Comprehensive assessment of NOE restraint violations

Any distance exceeding the upper bound of the restraint is called an NOE violations. This analysis includes number of violated NOE restraints, maximum NOE restraint violations, and RMSD NOE restraint violations. The number of violated NOE is counted in bins (above 0.0/0.5/1.0/2.0Å). The maximum value of NOE restraint violations indicates maximum exceeded distance of the upper bound of NOE restraint. The RMSD value of exceeded distance of NOE upper bound is reported. For example, in the 'Structure validation scores' table, 0.0/0.5/1.0/2.0 (maximum NOE restraint violations); RMSD NOE restraint violations.




References
[1] Shen,M.Y. and Sali,A. (2006). Statistical potential for assessment and prediction of protein structures. Protein Sci., 15, 2507-2524.

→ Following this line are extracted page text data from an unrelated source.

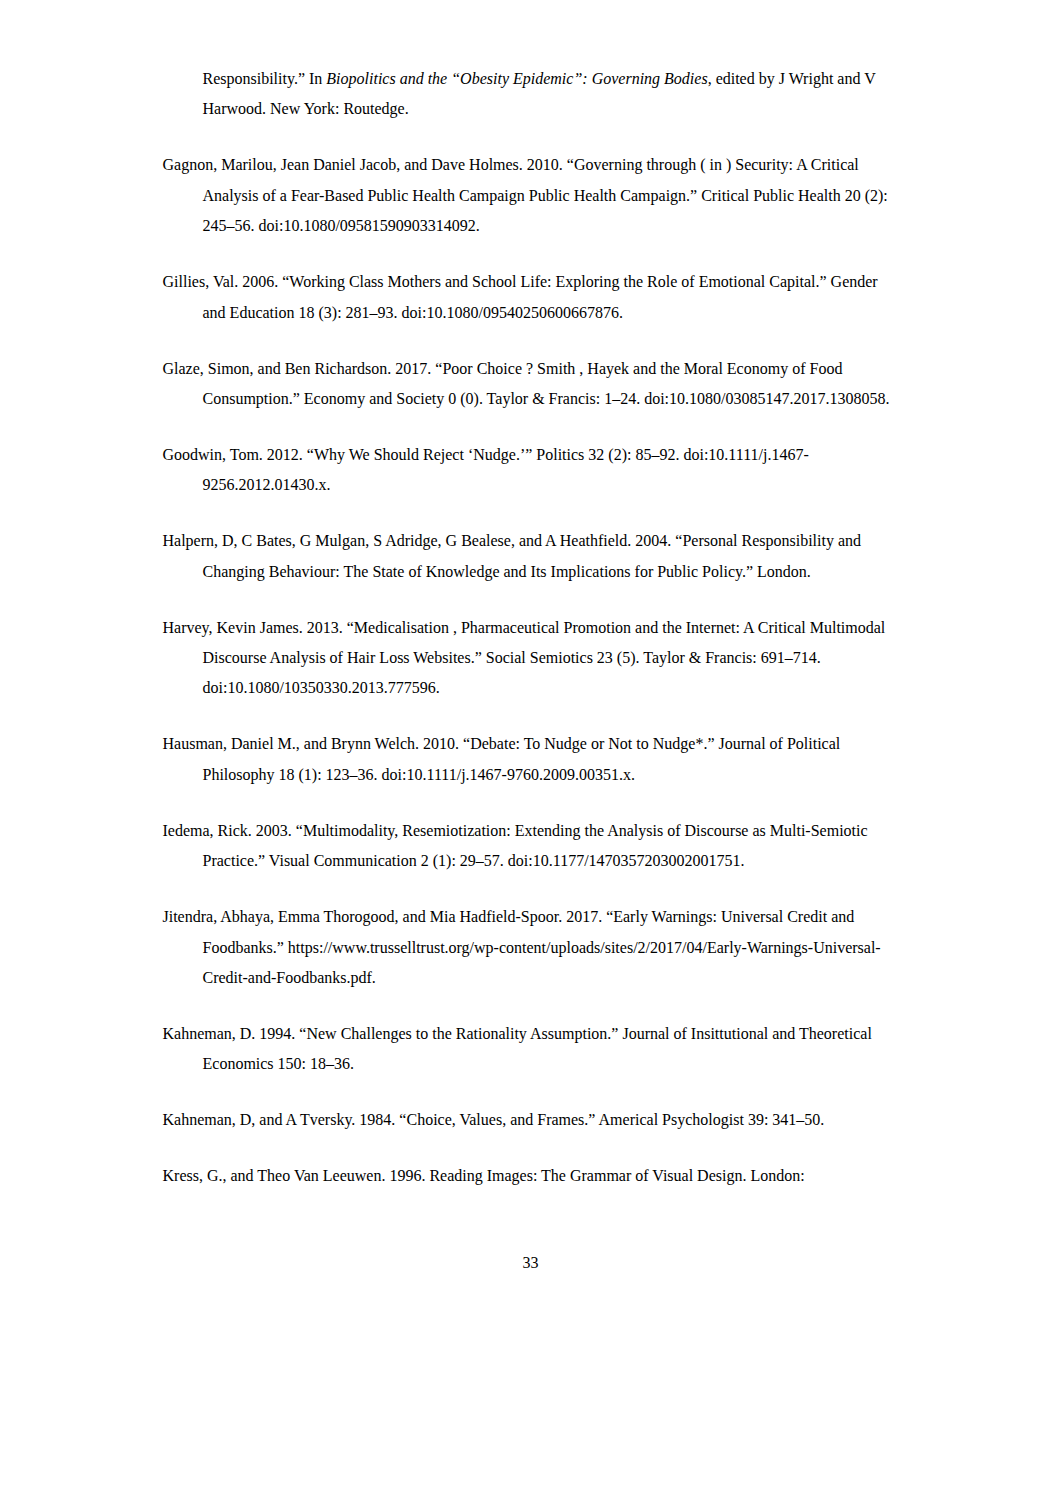Responsibility.” In Biopolitics and the “Obesity Epidemic”: Governing Bodies, edited by J Wright and V Harwood. New York: Routedge.
Gagnon, Marilou, Jean Daniel Jacob, and Dave Holmes. 2010. “Governing through ( in ) Security: A Critical Analysis of a Fear-Based Public Health Campaign Public Health Campaign.” Critical Public Health 20 (2): 245–56. doi:10.1080/09581590903314092.
Gillies, Val. 2006. “Working Class Mothers and School Life: Exploring the Role of Emotional Capital.” Gender and Education 18 (3): 281–93. doi:10.1080/09540250600667876.
Glaze, Simon, and Ben Richardson. 2017. “Poor Choice ? Smith , Hayek and the Moral Economy of Food Consumption.” Economy and Society 0 (0). Taylor & Francis: 1–24. doi:10.1080/03085147.2017.1308058.
Goodwin, Tom. 2012. “Why We Should Reject ‘Nudge.’” Politics 32 (2): 85–92. doi:10.1111/j.1467-9256.2012.01430.x.
Halpern, D, C Bates, G Mulgan, S Adridge, G Bealese, and A Heathfield. 2004. “Personal Responsibility and Changing Behaviour: The State of Knowledge and Its Implications for Public Policy.” London.
Harvey, Kevin James. 2013. “Medicalisation , Pharmaceutical Promotion and the Internet: A Critical Multimodal Discourse Analysis of Hair Loss Websites.” Social Semiotics 23 (5). Taylor & Francis: 691–714. doi:10.1080/10350330.2013.777596.
Hausman, Daniel M., and Brynn Welch. 2010. “Debate: To Nudge or Not to Nudge*.” Journal of Political Philosophy 18 (1): 123–36. doi:10.1111/j.1467-9760.2009.00351.x.
Iedema, Rick. 2003. “Multimodality, Resemiotization: Extending the Analysis of Discourse as Multi-Semiotic Practice.” Visual Communication 2 (1): 29–57. doi:10.1177/1470357203002001751.
Jitendra, Abhaya, Emma Thorogood, and Mia Hadfield-Spoor. 2017. “Early Warnings: Universal Credit and Foodbanks.” https://www.trusselltrust.org/wp-content/uploads/sites/2/2017/04/Early-Warnings-Universal-Credit-and-Foodbanks.pdf.
Kahneman, D. 1994. “New Challenges to the Rationality Assumption.” Journal of Insittutional and Theoretical Economics 150: 18–36.
Kahneman, D, and A Tversky. 1984. “Choice, Values, and Frames.” Americal Psychologist 39: 341–50.
Kress, G., and Theo Van Leeuwen. 1996. Reading Images: The Grammar of Visual Design. London:
33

[2] Eramian, David, et al. (2008). How well can the accuracy of comparative protein structure models be predicted?. Protein Science., 17.11, 1881-1893.
[3] Chen,H. and Kihara,D. (2008). Estimating quality of template-based protein models by alignment stability. Proteins, 71,1255-1274.
[4] Davis,I.W., et al. (2007). MolProbity: all-atom contacts and structure validation for proteins and nucleic acids. Nucleic Acids Res., 35, W375-W383.
[5] Laskowski,R.A., Rullmannn,J.A., MacArthur,M.W., Kaptein,R. and Thornton,J.M. (1996). AQUA and PROCHECK-NMR:programs for checking the quality of protein structures solved by NMR. J. Biomol. NMR, 8, 477-486.
[6] Hooft,R.W., Vriend,G., Sander,C. and Abola,E.E. (1996). Errors in protein structures. Nature, 381, 272.
[7] Saccenti, Edoardo, and Antonio Rosato. (2008). The war of tools: how can NMR spectroscopists detect errors in their structures?. Journal of biomolecular NMR 40.4., 251-261.